ACCESIBILIDAD EN EL TRANSPORTE VALENCIANO

Después de investigar sobre la accesibilidad en el transporte, Ley 1/1998, de 5 de mayo, de la Generalitat Valenciana, de Accesibilidad y Supresión de Barreras Arquitectónicas, Urbanísticas y de la Comunicación, con el objetivo de realizar un trabajo de fin de Grado en Turismo, además del estudio, a través de entrevistas con empresas implicadas, además de con asociaciones de personas con discapacidad, además de mi participación activa en la comisión de Accesibilidad de COCEEMFE Valencia, pretendo, en este artículo, aportar un visión lo más objetiva posible.
Con la legislación citada, es decir, la ley referida a la accesibilidad del transporte valenciano, no cubría mis necesidades, ya que en lo que se refiere a autobuses, el ayuntamiento de Valencia  sacó una Ordenanza en el 2006 que afecta al medio urbano, donde especifica cómo debe de ser los autobuses y sus paradas en sí mismo para denominarlos accesibles. Además de mencionar la accesibilidad del resto del medio urbano (mobiliario, paso de peatones) el cual, también afecta a la accesibilidad de los autobuses.
En el medio Aéreo han hecho un gran avance, ya que la accesibilidad en los aeropuertos, desde un la entrada en vigor del Reglamento (CE) 1107/2006 del Parlamento Europeo, aplicable a partir del 26 de julio de 2008, es gestionado por Aena y no por cada compañía, como se hacía antes. Esto beneficia a los turistas, ya que solo deben saber cómo funciona Aena, independientemente de que  viajen con una u otra compañía. Se rigen por legislación a nivel internacional, por eso están mucho más  desarrollados y son más empáticos a la hora de atender a personas con discapacidad. También disponen personas que saben interpretar el lenguaje de Signos, además de realizar cursillos de atención al discapacitado. También he podido observar que todas sus indicaciones están a una altura de 1’50, como marca la ley.

Al margen de todo, la accesibilidad tiene demasiadas disposiciones legales, es decir, las leyes sobre accesibilidad remiten a muchos reglamentos que serán posteriormente desarrollados. Debería existir una ley estatal que estableciera más parámetros, y a su vez, más concreta, sobre cómo conseguir que un lugar sea accesible.
En lo relacionado con los autobuses,  hacen un buen trabajo, pero  les faltaría tener una sección específica de accesibilidad, porque necesitan centrarse en ello, ya que el departamento que se encarga de ello, ya que tiene mucha faena por sí misma. Otra puntualización, es que los autobuses tienen el problema de convivir con el medio urbano, es decir, cuando un técnico tiene que poner una farola, no se fija en lo que hay a su alrededor.
En los trenes, la idea está muy bien, pero por experiencias que me han contado las personas con discapacidad, les falta muchísima empatía, ya que a la gente mayor no la consideran como una persona con discapacidad, y a mí entender, y como hemos visto a lo largo del trabajo, son un importante sector del turismo accesible. Aún así, van por buen camino.
En FGV (Ferrocarriles de la Generalidad Valenciana)  han logrado salvar el espacio entre andén y tren con unas plataformas verticales y fijas. FGV es la única empresa, a excepción de Clesa y Atendo, que son empresas concesionarias de  accesibilidad en los Aeropuertos Españolas y de RENFE respectivamente, que dispone de una sección exclusivamente dedicada a la accesibilidad. Peso a ello, es una empresa pública y dependen del dinero que se les destine a su departamento para realizar las acciones citadas en las entrevistas.

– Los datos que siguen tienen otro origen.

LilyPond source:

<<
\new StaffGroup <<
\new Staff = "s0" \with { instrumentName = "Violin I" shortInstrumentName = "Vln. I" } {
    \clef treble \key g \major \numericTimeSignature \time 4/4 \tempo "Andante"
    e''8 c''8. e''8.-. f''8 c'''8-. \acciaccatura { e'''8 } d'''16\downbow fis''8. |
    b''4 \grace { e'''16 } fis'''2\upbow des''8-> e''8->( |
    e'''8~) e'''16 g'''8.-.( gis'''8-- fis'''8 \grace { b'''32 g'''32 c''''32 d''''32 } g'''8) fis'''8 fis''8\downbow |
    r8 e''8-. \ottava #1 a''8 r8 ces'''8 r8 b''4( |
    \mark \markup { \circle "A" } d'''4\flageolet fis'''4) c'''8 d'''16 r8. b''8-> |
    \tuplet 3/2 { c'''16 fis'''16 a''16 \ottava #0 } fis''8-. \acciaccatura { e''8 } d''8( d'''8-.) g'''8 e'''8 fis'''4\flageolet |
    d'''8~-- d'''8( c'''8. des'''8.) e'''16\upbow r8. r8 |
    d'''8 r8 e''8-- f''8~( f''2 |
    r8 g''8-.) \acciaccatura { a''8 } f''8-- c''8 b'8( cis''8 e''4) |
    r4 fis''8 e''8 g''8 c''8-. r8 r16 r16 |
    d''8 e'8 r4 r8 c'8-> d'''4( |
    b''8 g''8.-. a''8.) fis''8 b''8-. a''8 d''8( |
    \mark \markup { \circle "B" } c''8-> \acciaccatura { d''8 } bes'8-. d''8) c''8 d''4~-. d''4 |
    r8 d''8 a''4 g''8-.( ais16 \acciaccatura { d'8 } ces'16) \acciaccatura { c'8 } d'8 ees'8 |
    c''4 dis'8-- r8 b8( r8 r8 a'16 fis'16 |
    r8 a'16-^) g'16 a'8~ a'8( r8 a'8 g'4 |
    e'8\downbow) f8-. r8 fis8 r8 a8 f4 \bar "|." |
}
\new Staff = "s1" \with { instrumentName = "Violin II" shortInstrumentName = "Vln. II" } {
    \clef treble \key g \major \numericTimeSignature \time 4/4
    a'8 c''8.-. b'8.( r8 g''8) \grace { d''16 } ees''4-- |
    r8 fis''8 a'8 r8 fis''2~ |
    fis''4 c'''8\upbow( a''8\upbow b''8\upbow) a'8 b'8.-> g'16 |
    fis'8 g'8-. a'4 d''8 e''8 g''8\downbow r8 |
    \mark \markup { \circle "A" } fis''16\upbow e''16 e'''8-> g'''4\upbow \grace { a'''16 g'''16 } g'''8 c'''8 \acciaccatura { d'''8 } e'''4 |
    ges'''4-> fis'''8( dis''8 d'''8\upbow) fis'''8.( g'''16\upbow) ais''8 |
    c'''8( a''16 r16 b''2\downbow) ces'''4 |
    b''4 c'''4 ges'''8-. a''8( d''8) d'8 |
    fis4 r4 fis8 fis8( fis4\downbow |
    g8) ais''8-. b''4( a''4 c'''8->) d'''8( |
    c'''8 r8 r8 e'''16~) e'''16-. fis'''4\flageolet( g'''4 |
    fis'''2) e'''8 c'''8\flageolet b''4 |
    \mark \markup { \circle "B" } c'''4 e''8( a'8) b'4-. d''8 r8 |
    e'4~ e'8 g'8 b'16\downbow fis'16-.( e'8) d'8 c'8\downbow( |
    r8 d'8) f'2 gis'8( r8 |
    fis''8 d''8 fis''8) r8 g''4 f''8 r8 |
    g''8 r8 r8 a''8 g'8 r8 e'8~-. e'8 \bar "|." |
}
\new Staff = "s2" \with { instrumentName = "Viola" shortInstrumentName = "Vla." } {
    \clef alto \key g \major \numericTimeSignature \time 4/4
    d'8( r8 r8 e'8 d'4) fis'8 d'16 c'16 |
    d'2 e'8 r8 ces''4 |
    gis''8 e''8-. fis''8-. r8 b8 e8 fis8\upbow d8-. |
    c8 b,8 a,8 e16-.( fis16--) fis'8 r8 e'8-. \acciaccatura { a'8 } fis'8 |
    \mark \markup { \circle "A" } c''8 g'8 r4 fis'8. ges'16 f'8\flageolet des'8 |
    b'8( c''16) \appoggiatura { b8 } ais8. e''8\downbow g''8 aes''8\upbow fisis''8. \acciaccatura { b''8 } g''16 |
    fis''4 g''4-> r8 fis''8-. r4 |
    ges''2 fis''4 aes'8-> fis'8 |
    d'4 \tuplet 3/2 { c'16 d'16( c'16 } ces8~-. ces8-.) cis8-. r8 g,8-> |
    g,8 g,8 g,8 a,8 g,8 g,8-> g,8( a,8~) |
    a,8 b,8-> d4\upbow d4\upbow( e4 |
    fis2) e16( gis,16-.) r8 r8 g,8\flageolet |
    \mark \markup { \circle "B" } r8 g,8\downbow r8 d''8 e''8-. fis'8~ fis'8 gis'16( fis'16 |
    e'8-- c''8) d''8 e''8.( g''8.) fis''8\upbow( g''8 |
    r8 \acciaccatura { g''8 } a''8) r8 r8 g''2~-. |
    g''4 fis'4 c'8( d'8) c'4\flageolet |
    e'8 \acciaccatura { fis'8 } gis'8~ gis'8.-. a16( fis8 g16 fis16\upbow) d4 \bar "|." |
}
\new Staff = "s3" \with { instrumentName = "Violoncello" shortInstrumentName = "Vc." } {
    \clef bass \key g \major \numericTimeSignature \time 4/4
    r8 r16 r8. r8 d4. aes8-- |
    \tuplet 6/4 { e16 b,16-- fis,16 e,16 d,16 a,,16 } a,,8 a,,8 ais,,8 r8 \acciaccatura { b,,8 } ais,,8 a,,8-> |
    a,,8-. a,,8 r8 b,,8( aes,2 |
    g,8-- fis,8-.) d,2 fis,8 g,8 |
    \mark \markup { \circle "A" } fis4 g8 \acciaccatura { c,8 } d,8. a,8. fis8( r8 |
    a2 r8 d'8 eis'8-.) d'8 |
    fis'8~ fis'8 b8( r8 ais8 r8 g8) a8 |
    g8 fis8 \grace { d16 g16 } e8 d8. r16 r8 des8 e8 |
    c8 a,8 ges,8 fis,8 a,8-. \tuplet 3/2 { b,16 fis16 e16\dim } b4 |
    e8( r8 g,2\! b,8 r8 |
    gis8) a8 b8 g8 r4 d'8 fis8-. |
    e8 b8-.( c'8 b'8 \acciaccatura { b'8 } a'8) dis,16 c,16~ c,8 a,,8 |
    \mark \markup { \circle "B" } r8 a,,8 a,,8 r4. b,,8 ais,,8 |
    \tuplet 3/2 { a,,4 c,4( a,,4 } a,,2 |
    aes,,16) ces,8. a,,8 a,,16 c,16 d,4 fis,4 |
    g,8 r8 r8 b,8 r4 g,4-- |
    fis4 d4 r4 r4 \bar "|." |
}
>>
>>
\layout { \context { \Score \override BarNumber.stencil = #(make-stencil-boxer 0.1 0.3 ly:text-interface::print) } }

Creo que, aunque aún existen muchas barreras, tanto físicas como mentales, vamos por buen camino. Parece que este tipo de turismo se ha puesto de moda en los últimos años, pero, a decir verdad, la discapacidad ya existía: los ‘lisiados’ de la postguerra,  gente que se le ha marginado durante mucho tiempo, e incluso nuestros ‘superhéroes’, como Superman y los        X-Men también tenían lo que se llama una ‘Capacidad Diferente’.
Al principio del estudio,  este ultimo termino, me parecía muy acertado, pero ahora pienso que todos tenemos capacidades diferentes, seamos discapacitados o no. El turismo accesible ya existía desde hace años, pero lo llevaban (como podían) y lo siguen llevando las asociaciones de las personas con discapacidad. Por eso, lo mejor sería que los profesionales del turismo llegarán a asesorar a las asociaciones. Con esto se crean dos objetivos: crear un nuevo perfil del profesional en Turismo, además de evitarse los guetos, y con todo ello, crear un turismo para todos.